Public sector lender UCO Bank said on Tuesday that it would raise Rs825 crore from the market to fund its business growth and aims for a 82 per cent increase in net profit this year.
"We are looking to raise Rs325 crore through perpetual non-convertible preference shares during the second quarter and about Rs500 crore from follow-on public offer in the third quarter of this fiscal," UCO Bank Chairman and Managing Director S K Goel told a news agency.
The capital raised will help the bank to record 25 per cent loan growth for the next two year, he said.
"Hopefully, by the third quarter market should stabilise and that would provide us opportunity to raise capital from the primary market," he said.

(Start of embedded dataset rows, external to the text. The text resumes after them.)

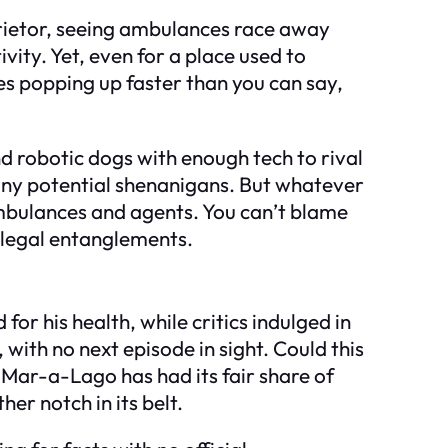
oprietor, seeing ambulances race away
ivity. Yet, even for a place used to
ories popping up faster than you can say,
d robotic dogs with enough tech to rival
 any potential shenanigans. But whatever
mbulances and agents. You can’t blame
 legal entanglements.
or his health, while critics indulged in
 with no next episode in sight. Could this
 Mar-a-Lago has had its fair share of
er notch in its belt.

Asked about bottomline target for the current fiscal, Goel said, the bank expects to earn a profit of Rs 750 crore this fiscal against Rs412 crore in the previous year.
The profit would increase by 82 per cent over the last fiscal.
"Despite uncertainties and high interest rate we expect to achieve profit target as things are expected to look up after the end of the second quarter," he said.
To achieve the profit target, he said the bank plans to increase its CASA (Current Account and Savings account) ratio to 35 per cent as against 27 percent at the end of March 2008.
This will bring down the cost of deposits by one per cent.
Besides, the bank plans to recover about Rs1,050 crore from the bad accounts, he said, adding, of this Rs150 crore would directly add to the profit. Speaking about treasury loss due to uncertain market conditions, Goel said, the bank would have to make provisioning of about Rs130 crore.
Treasury income has come under pressure because of uncertain market conditions, depreciation in equity and government bonds, he said.
Goel said as per the capital restructuring plan, share capital of the bank would come down to Rs500 crore from the existing Rs800 crore.
Government equity worth Rs300 crore would be converted into preference shares which would help in increasing the earning per share.
However, cabinet approval is still awaited in this regard, he said.
Post issue of preference shares and follow-on-offer, government holding in the bank would go down to 54 percent from present 75 per cent,
Capital adequacy ratio of the bank stood at 10.09 per cent for the year ended March 2008.